Better prediction intervals with Perpetual Learning
This blog post explores the advantages of Perpetual Learning, a novel approach that significantly accelerates the learning process and delivers superior prediction intervals compared to traditional methods. We specifically compare Conformalized Quantile Regression (CQR) implemented with Perpetual Learning against the CQR implementation within the MAPIE open-source package.
The table below summarizes the comparison results for a target coverage rate of 0.9 using the California Housing dataset. Both MAPIE CQR and Perpetual CQR surpass the target coverage rate, demonstrating their effectiveness. Notably, Perpetual CQR achieves a remarkable 35% reduction in the average width of prediction intervals, indicating a significant improvement in prediction accuracy.

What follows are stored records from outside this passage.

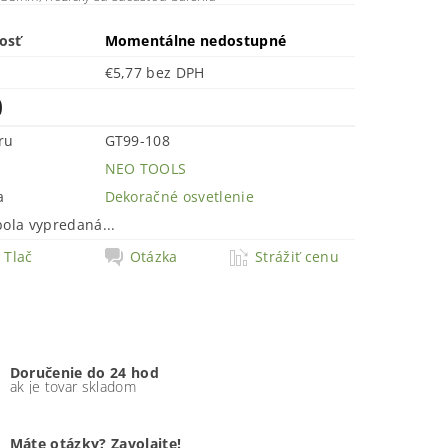
osť
Momentálne nedostupné
€5,77 bez DPH
0
ru
GT99-108
NEO TOOLS
a
Dekoračné osvetlenie
bola vypredaná...
Tlač
Otázka
Strážiť cenu
Doručenie do 24 hod
ak je tovar skladom
Máte otázky? Zavolajte!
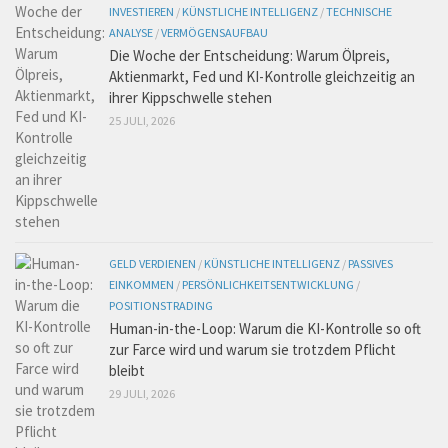
INVESTIEREN
/
KÜNSTLICHE INTELLIGENZ
/
TECHNISCHE
ANALYSE
/
VERMÖGENSAUFBAU
Die Woche der Entscheidung: Warum Ölpreis,
Aktienmarkt, Fed und KI-Kontrolle gleichzeitig an
ihrer Kippschwelle stehen
25 JULI, 2026
GELD VERDIENEN
/
KÜNSTLICHE INTELLIGENZ
/
PASSIVES
EINKOMMEN
/
PERSÖNLICHKEITSENTWICKLUNG
/
POSITIONSTRADING
Human-in-the-Loop: Warum die KI-Kontrolle so oft
zur Farce wird und warum sie trotzdem Pflicht
bleibt
29 JULI, 2026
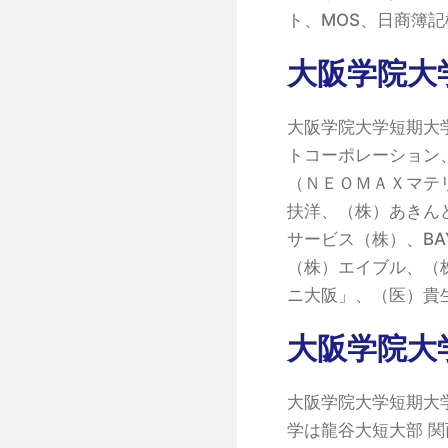
ト、MOS、日商簿
大阪学院大
大阪学院大学短期大
トコーポレーション
（ＮＥＯＭＡＸマテ
扶洋、（株）あきん
サービス（株）、BA
（株）エイブル、（
ニ大阪」、（医）貴
大阪学院大
大阪学院大学短期大
学は龍谷大短大部 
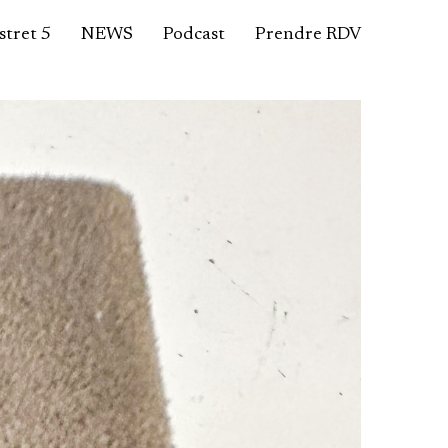
tret 5
NEWS
Podcast
Prendre RDV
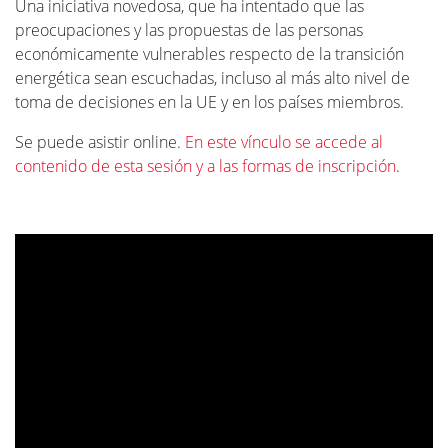
Una iniciativa novedosa, que ha intentado que las
preocupaciones y las propuestas de las personas
económicamente vulnerables respecto de la transición
energética sean escuchadas, incluso al más alto nivel de
toma de decisiones en la UE y en los países miembros.
Se puede asistir online.
En este vínculo se accede al
contenido de esta sesión y a las formas de inscripción
.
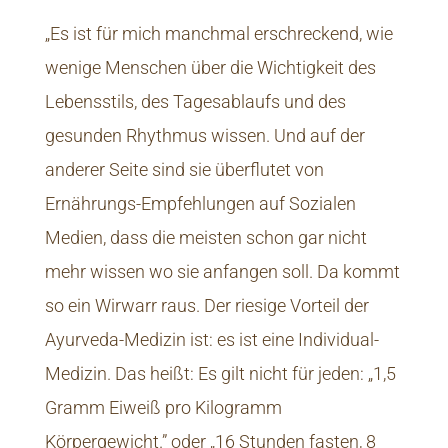
„Es ist für mich manchmal erschreckend, wie
wenige Menschen über die Wichtigkeit des
Lebensstils, des Tagesablaufs und des
gesunden Rhythmus wissen. Und auf der
anderer Seite sind sie überflutet von
Ernährungs-Empfehlungen auf Sozialen
Medien, dass die meisten schon gar nicht
mehr wissen wo sie anfangen soll. Da kommt
so ein Wirwarr raus. Der riesige Vorteil der
Ayurveda-Medizin ist: es ist eine Individual-
Medizin. Das heißt: Es gilt nicht für jeden: „1,5
Gramm Eiweiß pro Kilogramm
Körpergewicht.” oder „16 Stunden fasten, 8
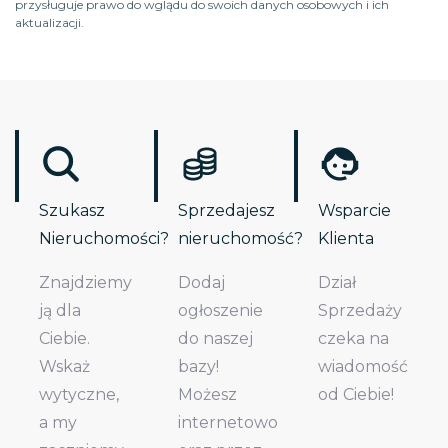
przysługuje prawo do wglądu do swoich danych osobowych i ich
aktualizacji.
Szukasz
Sprzedajesz
Wsparcie
Nieruchomości?
nieruchomość?
Klienta
Znajdziemy
Dodaj
Dział
ją dla
ogłoszenie
Sprzedaży
Ciebie.
do naszej
czeka na
Wskaż
bazy!
wiadomość
wytyczne,
Możesz
od Ciebie!
a my
internetowo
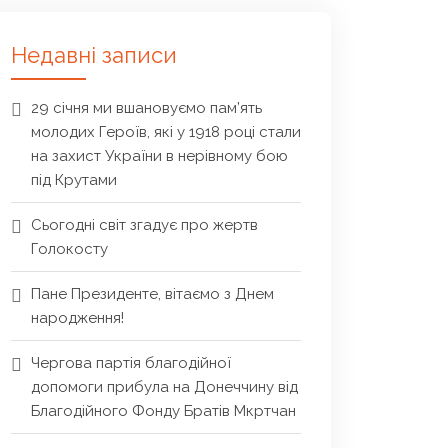
Недавні записи
29 січня ми вшановуємо пам’ять
молодих Героїв, які у 1918 році стали
на захист України в нерівному бою
під Крутами
Сьогодні світ згадує про жертв
Голокосту
Пане Президенте, вітаємо з Днем
народження!
Чергова партія благодійної
допомоги прибула на Донеччину від
Благодійного Фонду Братів Мкртчан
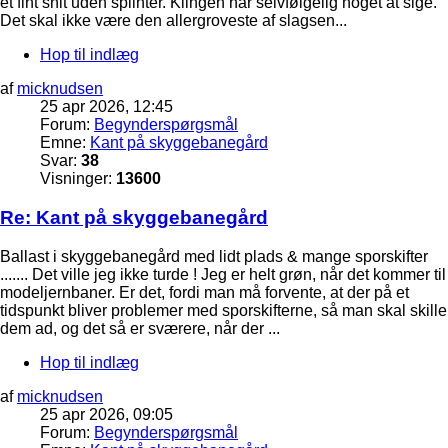
et fint snit uden splinter. Klingen har selvfølgelig noget at sige.
Det skal ikke være den allergroveste af slagsen...
Hop til indlæg
af
micknudsen
25 apr 2026, 12:45
Forum:
Begynderspørgsmål
Emne:
Kant på skyggebanegård
Svar:
38
Visninger:
13600
Re: Kant på skyggebanegård
Ballast i skyggebanegård med lidt plads & mange sporskifter
....... Det ville jeg ikke turde ! Jeg er helt grøn, når det kommer til
modeljernbaner. Er det, fordi man må forvente, at der på et
tidspunkt bliver problemer med sporskifterne, så man skal skille
dem ad, og det så er sværere, når der ...
Hop til indlæg
af
micknudsen
25 apr 2026, 09:05
Forum:
Begynderspørgsmål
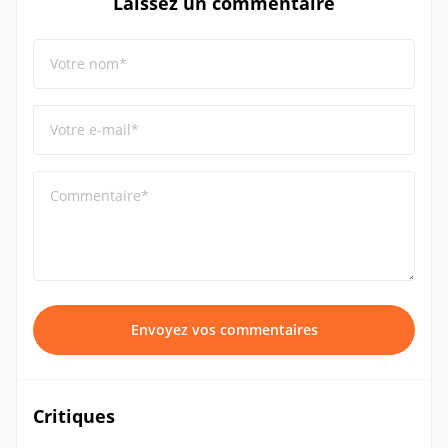
Laissez un commentaire
Votre nom*
Votre e-mail*
Commentaire*
Envoyez vos commentaires
Critiques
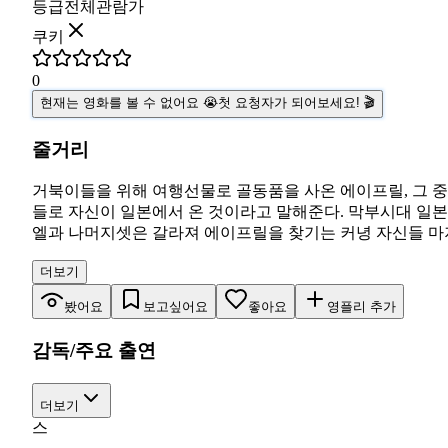
등급
전체관람가
쿠키
0
현재는 영화를 볼 수 없어요 😭
첫 요청자가 되어보세요! 🎬
줄거리
거북이들을 위해 여행선물로 골동품을 사온 에이프릴, 그 중
들로 자신이 일본에서 온 것이라고 말해준다. 막부시대 일
엘과 나머지셋은 갈라져 에이프릴을 찾기는 커녕 자신들 
더보기
봤어요
보고싶어요
좋아요
영플리 추가
감독/주요 출연
더보기
스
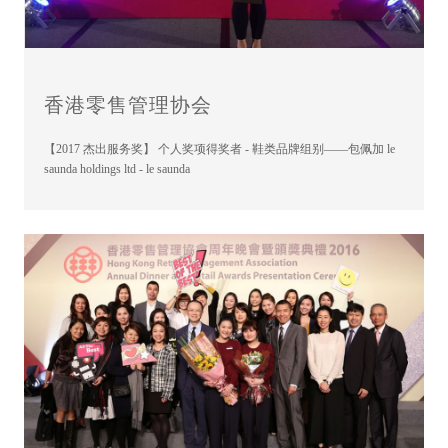
香港零售管理协会
【2017 杰出服务奖】 个人奖项得奖者 - 鞋类品牌组别——包佩加 le
saunda holdings ltd - le saunda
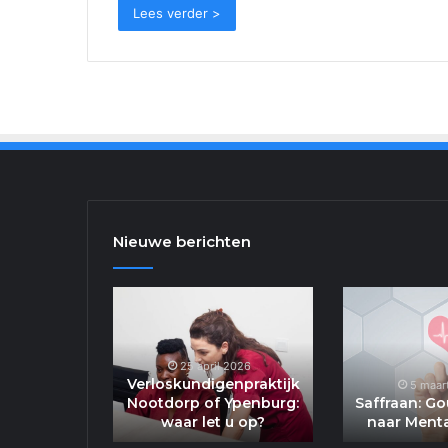
Lees verder >
Nieuwe berichten
Verloskundigenprakti
Nootdorp
of
Ypenburg:
25 april 2026
waar
Verloskundigenpraktijk
5 maar
Nootdorp of Ypenburg:
let
Saffraan: G
waar let u op?
naar Menta
u
op?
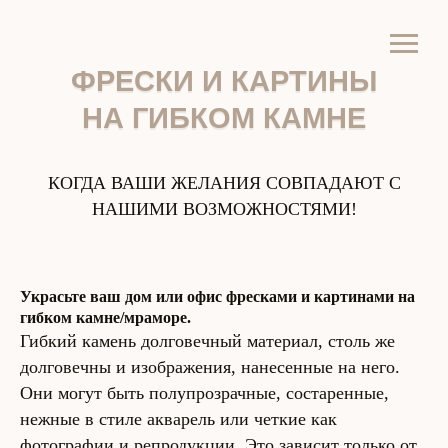
ФРЕСКИ И КАРТИНЫ
ФРЕСКИ И КАРТИНЫ
НА ГИБКОМ КАМНЕ
НА ГИБКОМ КАМНЕ
КОГДА ВАШИ ЖЕЛАНИЯ СОВПАДАЮТ С
НАШИМИ ВОЗМОЖНОСТЯМИ!
Украсьте ваш дом или офис фресками и картинами на
гибком камне/мраморе.
Гибкий камень долговечный материал, столь же
долговечны и изображения, нанесенные на него.
Они могут быть полупрозрачные, состаренные,
нежные в стиле акварель или четкие как
фотографии и репродукции. Это зависит только от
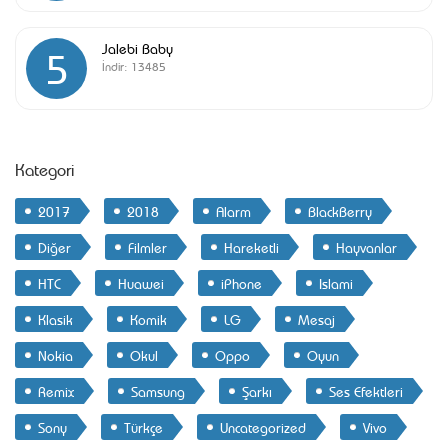
Jalebi Baby
5
İndir:
13485
Kategori
2017
2018
Alarm
BlackBerry
Diğer
Filmler
Hareketli
Hayvanlar
HTC
Huawei
iPhone
Islami
Klasik
Komik
LG
Mesaj
Nokia
Okul
Oppo
Oyun
Remix
Samsung
Şarkı
Ses Efektleri
Sony
Türkçe
Uncategorized
Vivo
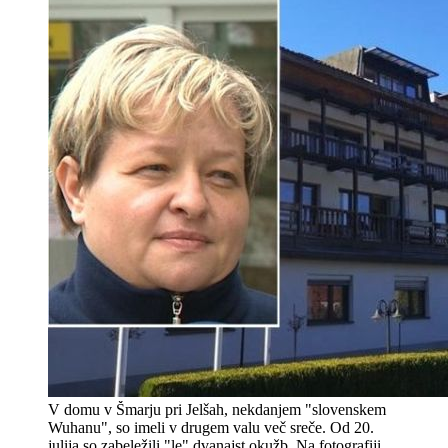
V domu v Šmarju pri Jelšah, nekdanjem "slovenskem
Wuhanu", so imeli v drugem valu več sreče. Od 20.
julija so zabeležili "le" dvanajst okužb. Na fotografiji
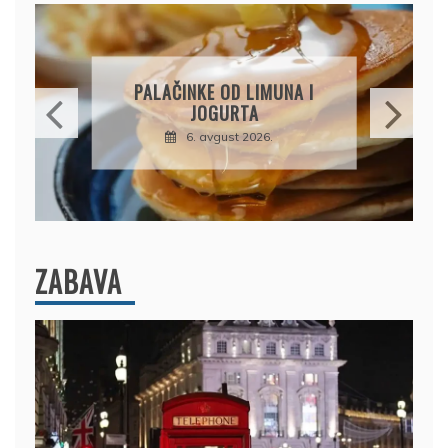
BRZI KOLAČ BEZ PEČENJA:
PIŠKOTE, MALINE I
ČOKOLADA U SAVRŠENOJ
KOMBINACIJI
6. avgust 2026.
ZABAVA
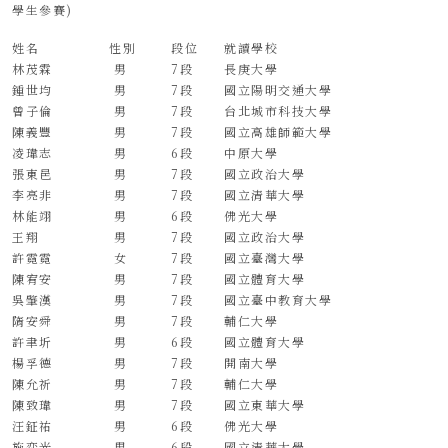
學生參賽)
姓名
性別
段位
就讀學校
林茂霖
男
7段
長庚大學
鍾世均
男
7段
國立陽明交通大學
曾子倫
男
7段
台北城市科技大學
陳義豐
男
7段
國立高雄師範大學
凌瑋志
男
6段
中原大學
張東邑
男
7段
國立政治大學
李亮非
男
7段
國立清華大學
林能翊
男
6段
佛光大學
王翔
男
7段
國立政治大學
許霓霓
女
7段
國立臺灣大學
陳宥安
男
7段
國立體育大學
吳肇漢
男
7段
國立臺中教育大學
隋安舜
男
7段
輔仁大學
許聿圻
男
6段
國立體育大學
楊孚德
男
7段
開南大學
陳允祈
男
7段
輔仁大學
陳致瑋
男
7段
國立東華大學
汪鉦祐
男
6段
佛光大學
施奕光
男
6段
國立清華大學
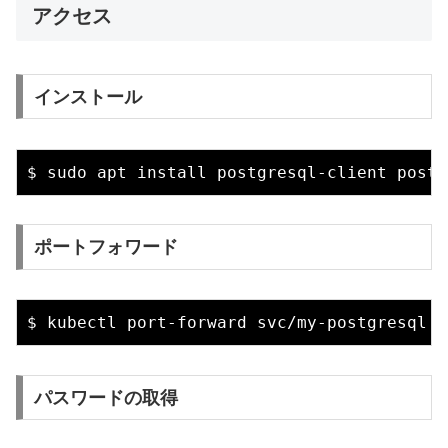
アクセス
インストール
ポートフォワード
パスワードの取得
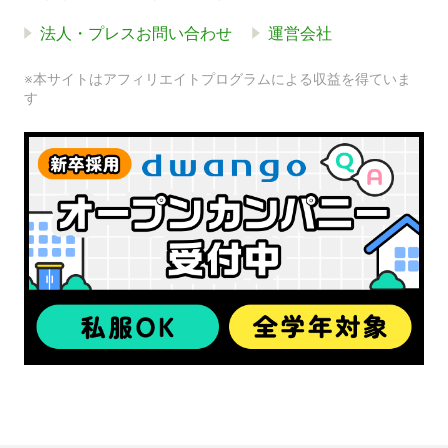
法人・プレスお問い合わせ
運営会社
※本サイトはアフィリエイトプログラムによる収益を得ていま
す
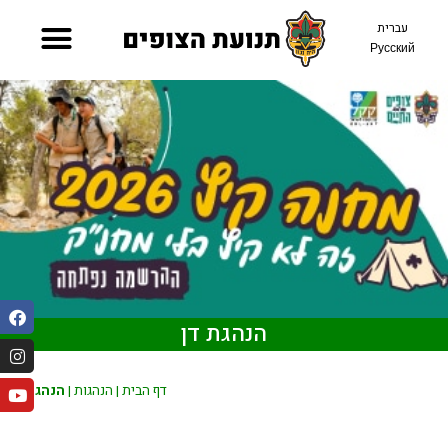
עברית
Русский
הנהגת דן
דף הבית
|
הנהגות
|
הנהגת דן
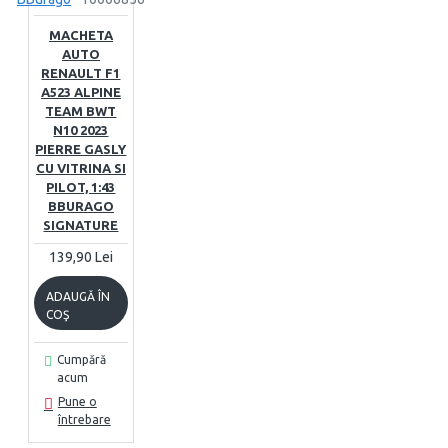
MACHETA
AUTO
RENAULT F1
A523 ALPINE
TEAM BWT
N10 2023
PIERRE GASLY
CU VITRINA SI
PILOT, 1:43
BBURAGO
SIGNATURE
139,90 Lei
ADAUGĂ ÎN
COŞ
Cumpără
acum
Pune o
întrebare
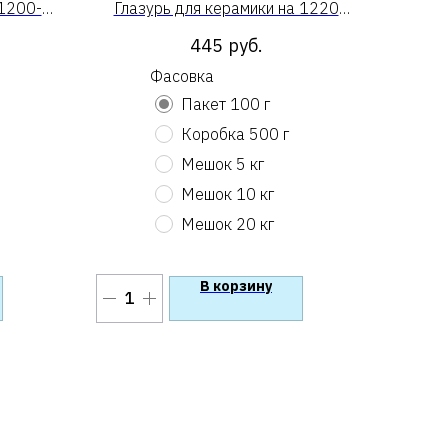
 1200-
Глазурь для керамики на 1220
«Какого маракуйя»
445
руб.
Фасовка
Пакет 100 г
Коробка 500 г
Мешок 5 кг
Мешок 10 кг
Мешок 20 кг
В корзину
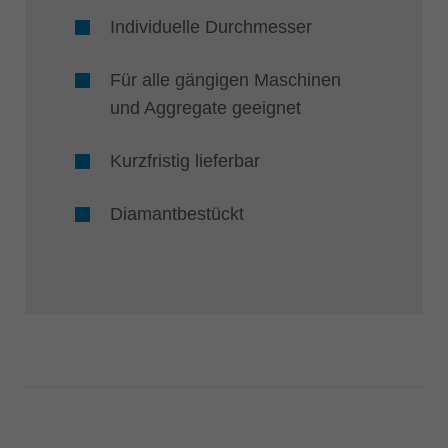
Individuelle Durchmesser
Für alle gängigen Maschinen
und Aggregate geeignet
Kurzfristig lieferbar
Diamantbestückt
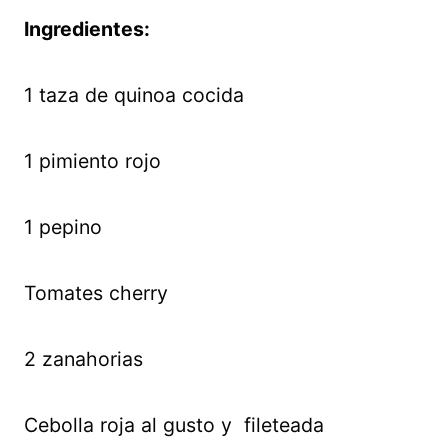
Ingredientes:
1 taza de quinoa cocida
1 pimiento rojo
1 pepino
Tomates cherry
2 zanahorias
Cebolla roja al gusto y
fileteada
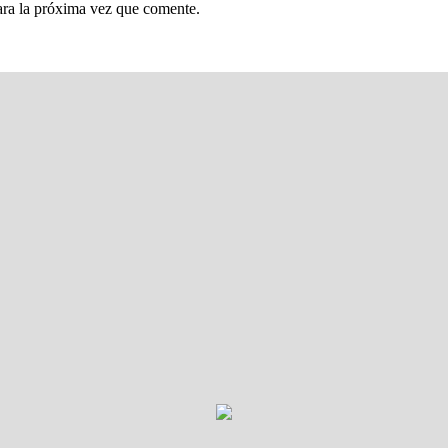
ara la próxima vez que comente.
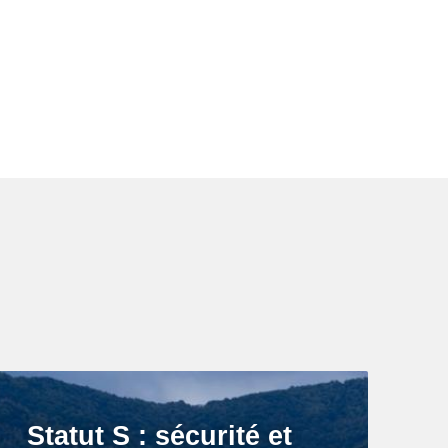
Statut S : sécurité et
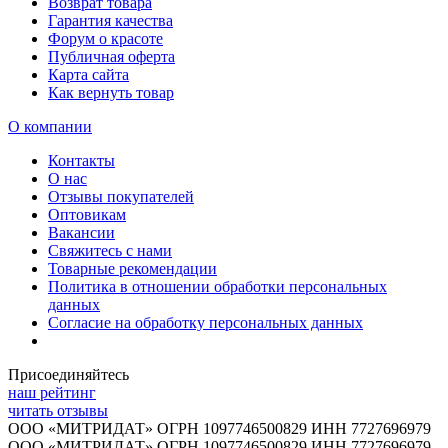
Возврат товара
Гарантия качества
Форум о красоте
Публичная оферта
Карта сайта
Как вернуть товар
О компании
Контакты
О нас
Отзывы покупателей
Оптовикам
Вакансии
Свяжитесь с нами
Товарные рекомендации
Политика в отношении обработки персональных
данных
Согласие на обработку персональных данных
Присоединяйтесь
наш рейтинг
читать отзывы
ООО «МИТРИДАТ» ОГРН 1097746500829 ИНН 7727696979
ООО «МИТРИДАТ» ОГРН 1097746500829 ИНН 7727696979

CQR Method | Target Coverage | Actual Coverage | Prediction Interval Average Width |
---|---|---|---|
MAPIE CQR | 0.900 | 0.905 | 2.222 |
Perpetual CQR | 0.900 | 0.907 | 1.450 |
These findings highlight the substantial benefits of Perpetual Learning for unceartinty quantification with conformal prediction. By enabling faster learning and narrower prediction intervals, Perpetual Learning empowers users to make more informed and reliable decisions based on their data.